Before turning an array element to the hashmap cell, remember its value and position. After this it may be safely overwritten. Then use this value to calculate a new position in the hashmap and overwrite it. Elements are shuffled this way until an empty cell is found. To continue, select any element, that is not already reordered. When everything is reordered, every int pair is definitely hit twice, here we have an empty hashmap and an updated best result value.
One reserved bit is used while converting array elements to the hashmap cells. At the beginning it is cleared. When a value is reordered to the hashmap cell, this bit is set. If this bit is not set for overwritten element, this element is just taken to be processed next. If this bit is set for element to be overwritten, there is a conflict here, pick first unused element (with this bit not set) and overwrite it instead.

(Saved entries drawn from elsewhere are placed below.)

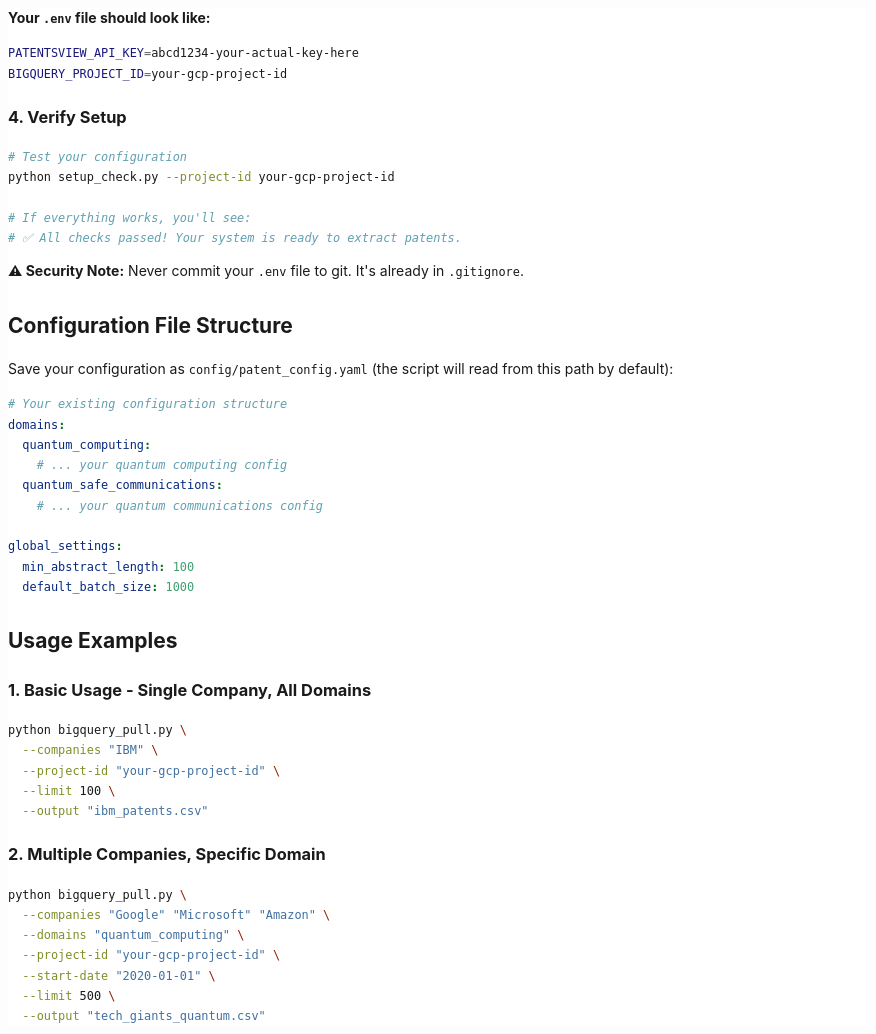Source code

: **Your `.env` file should look like:**
```bash
PATENTSVIEW_API_KEY=abcd1234-your-actual-key-here
BIGQUERY_PROJECT_ID=your-gcp-project-id
```

### **4. Verify Setup**
```bash
# Test your configuration
python setup_check.py --project-id your-gcp-project-id

# If everything works, you'll see:
# ✅ All checks passed! Your system is ready to extract patents.
```

**⚠️ Security Note:** Never commit your `.env` file to git. It's already in `.gitignore`.

## Configuration File Structure

Save your configuration as `config/patent_config.yaml` (the script will read from this path by default):

```yaml
# Your existing configuration structure
domains:
  quantum_computing:
    # ... your quantum computing config
  quantum_safe_communications:
    # ... your quantum communications config
    
global_settings:
  min_abstract_length: 100
  default_batch_size: 1000
```

## Usage Examples

### 1. Basic Usage - Single Company, All Domains
```bash
python bigquery_pull.py \
  --companies "IBM" \
  --project-id "your-gcp-project-id" \
  --limit 100 \
  --output "ibm_patents.csv"
```

### 2. Multiple Companies, Specific Domain
```bash
python bigquery_pull.py \
  --companies "Google" "Microsoft" "Amazon" \
  --domains "quantum_computing" \
  --project-id "your-gcp-project-id" \
  --start-date "2020-01-01" \
  --limit 500 \
  --output "tech_giants_quantum.csv"
```
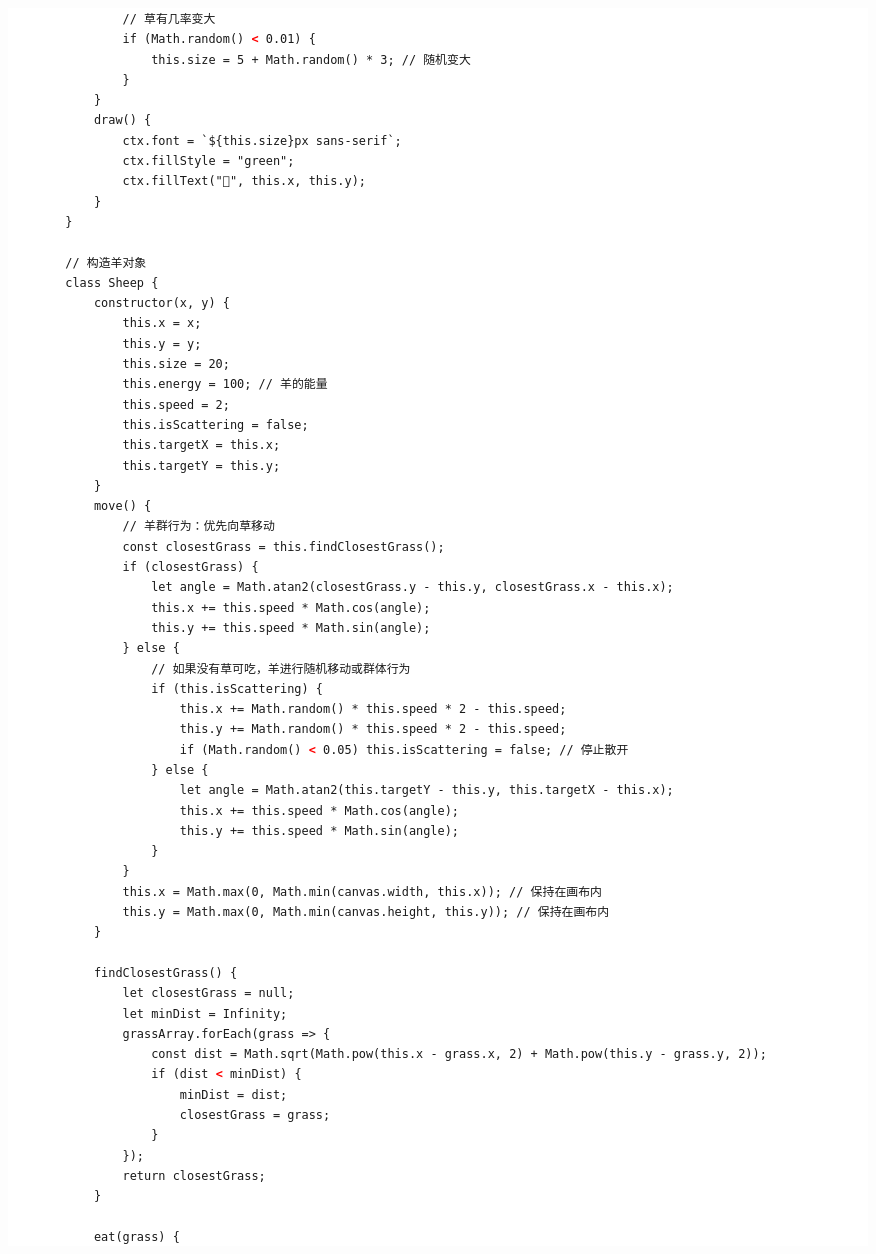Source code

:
 ```html
                // 草有几率变大
                if (Math.random() < 0.01) {
                    this.size = 5 + Math.random() * 3; // 随机变大
                }
            }
            draw() {
                ctx.font = `${this.size}px sans-serif`;
                ctx.fillStyle = "green";
                ctx.fillText("🌿", this.x, this.y);
            }
        }

        // 构造羊对象
        class Sheep {
            constructor(x, y) {
                this.x = x;
                this.y = y;
                this.size = 20;
                this.energy = 100; // 羊的能量
                this.speed = 2;
                this.isScattering = false;
                this.targetX = this.x;
                this.targetY = this.y;
            }
            move() {
                // 羊群行为：优先向草移动
                const closestGrass = this.findClosestGrass();
                if (closestGrass) {
                    let angle = Math.atan2(closestGrass.y - this.y, closestGrass.x - this.x);
                    this.x += this.speed * Math.cos(angle);
                    this.y += this.speed * Math.sin(angle);
                } else {
                    // 如果没有草可吃，羊进行随机移动或群体行为
                    if (this.isScattering) {
                        this.x += Math.random() * this.speed * 2 - this.speed;
                        this.y += Math.random() * this.speed * 2 - this.speed;
                        if (Math.random() < 0.05) this.isScattering = false; // 停止散开
                    } else {
                        let angle = Math.atan2(this.targetY - this.y, this.targetX - this.x);
                        this.x += this.speed * Math.cos(angle);
                        this.y += this.speed * Math.sin(angle);
                    }
                }
                this.x = Math.max(0, Math.min(canvas.width, this.x)); // 保持在画布内
                this.y = Math.max(0, Math.min(canvas.height, this.y)); // 保持在画布内
            }

            findClosestGrass() {
                let closestGrass = null;
                let minDist = Infinity;
                grassArray.forEach(grass => {
                    const dist = Math.sqrt(Math.pow(this.x - grass.x, 2) + Math.pow(this.y - grass.y, 2));
                    if (dist < minDist) {
                        minDist = dist;
                        closestGrass = grass;
                    }
                });
                return closestGrass;
            }

            eat(grass) {
```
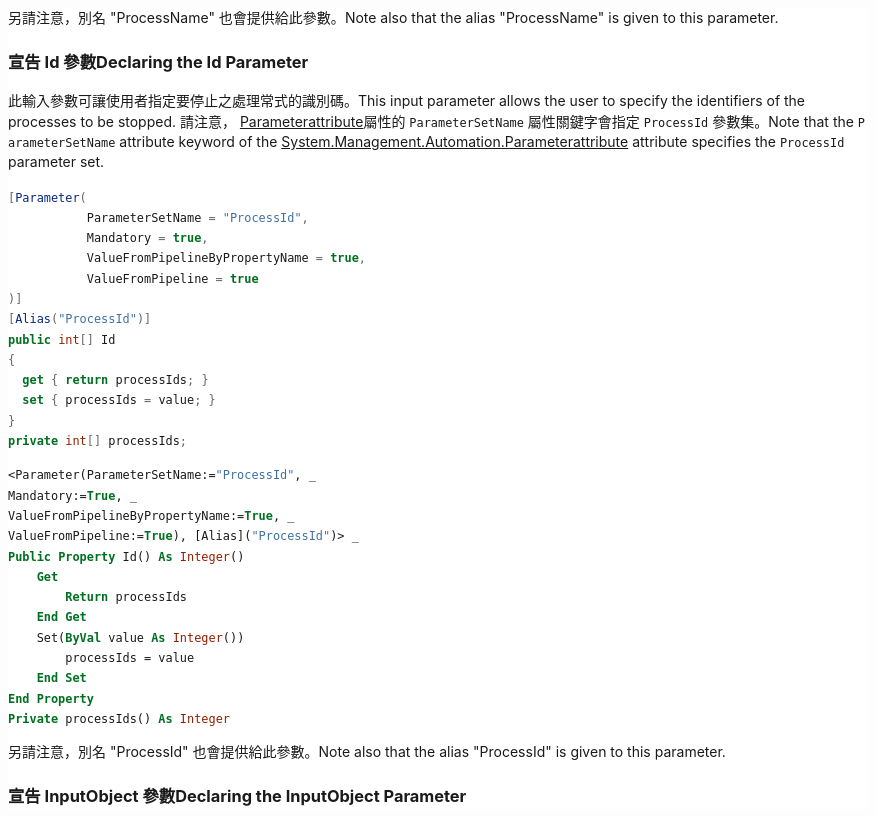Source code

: <span data-ttu-id="5cee5-129">另請注意，別名 "ProcessName" 也會提供給此參數。</span><span class="sxs-lookup"><span data-stu-id="5cee5-129">Note also that the alias "ProcessName" is given to this parameter.</span></span>

### <a name="declaring-the-id-parameter"></a><span data-ttu-id="5cee5-130">宣告 Id 參數</span><span class="sxs-lookup"><span data-stu-id="5cee5-130">Declaring the Id Parameter</span></span>

<span data-ttu-id="5cee5-131">此輸入參數可讓使用者指定要停止之處理常式的識別碼。</span><span class="sxs-lookup"><span data-stu-id="5cee5-131">This input parameter allows the user to specify the identifiers of the processes to be stopped.</span></span> <span data-ttu-id="5cee5-132">請注意， [Parameterattribute](/dotnet/api/System.Management.Automation.ParameterAttribute)屬性的 `ParameterSetName` 屬性關鍵字會指定 `ProcessId` 參數集。</span><span class="sxs-lookup"><span data-stu-id="5cee5-132">Note that the `ParameterSetName` attribute keyword of the [System.Management.Automation.Parameterattribute](/dotnet/api/System.Management.Automation.ParameterAttribute) attribute specifies the `ProcessId` parameter set.</span></span>

```csharp
[Parameter(
           ParameterSetName = "ProcessId",
           Mandatory = true,
           ValueFromPipelineByPropertyName = true,
           ValueFromPipeline = true
)]
[Alias("ProcessId")]
public int[] Id
{
  get { return processIds; }
  set { processIds = value; }
}
private int[] processIds;
```

```vb
<Parameter(ParameterSetName:="ProcessId", _
Mandatory:=True, _
ValueFromPipelineByPropertyName:=True, _
ValueFromPipeline:=True), [Alias]("ProcessId")> _
Public Property Id() As Integer()
    Get
        Return processIds
    End Get
    Set(ByVal value As Integer())
        processIds = value
    End Set
End Property
Private processIds() As Integer
```

<span data-ttu-id="5cee5-133">另請注意，別名 "ProcessId" 也會提供給此參數。</span><span class="sxs-lookup"><span data-stu-id="5cee5-133">Note also that the alias "ProcessId" is given to this parameter.</span></span>

### <a name="declaring-the-inputobject-parameter"></a><span data-ttu-id="5cee5-134">宣告 InputObject 參數</span><span class="sxs-lookup"><span data-stu-id="5cee5-134">Declaring the InputObject Parameter</span></span>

2 more reserved bits are used to chain conflicting values. They encode positions where the chain is started/ended/continued. (It may be possible to optimize this algorithm so that only 2 reserved bits are needed...)
A hashmap cell should contain these 3 reserved bits, original value index, and some information to uniquely identify this element. To make this possible, a hash function should be reversible so that part of the value may be restored given its position in the table. In simplest case, hash function is just ceil(log(n)) least significant bits. Value in the table consists of 3 fields:
3 reserved bits
32 - 3 - (ceil(log(n))) high-order bits from the original value
ceil(log(n)) bits for element's position in the original array
Time complexity is O(n) only on average; worst case complexity is O(n^2).
Other variant of this algorithm is to transform the array to hashmap sequentially: on each step m having 2^m first elements of the array converted to hashmap. Some constant-sized array may be interleaved with the hashmap to improve performance when m is low. When m is high, there should be enough int pairs, which are already processed, and do not need space anymore.
There is no way to do this in O(n) time and O(1) space.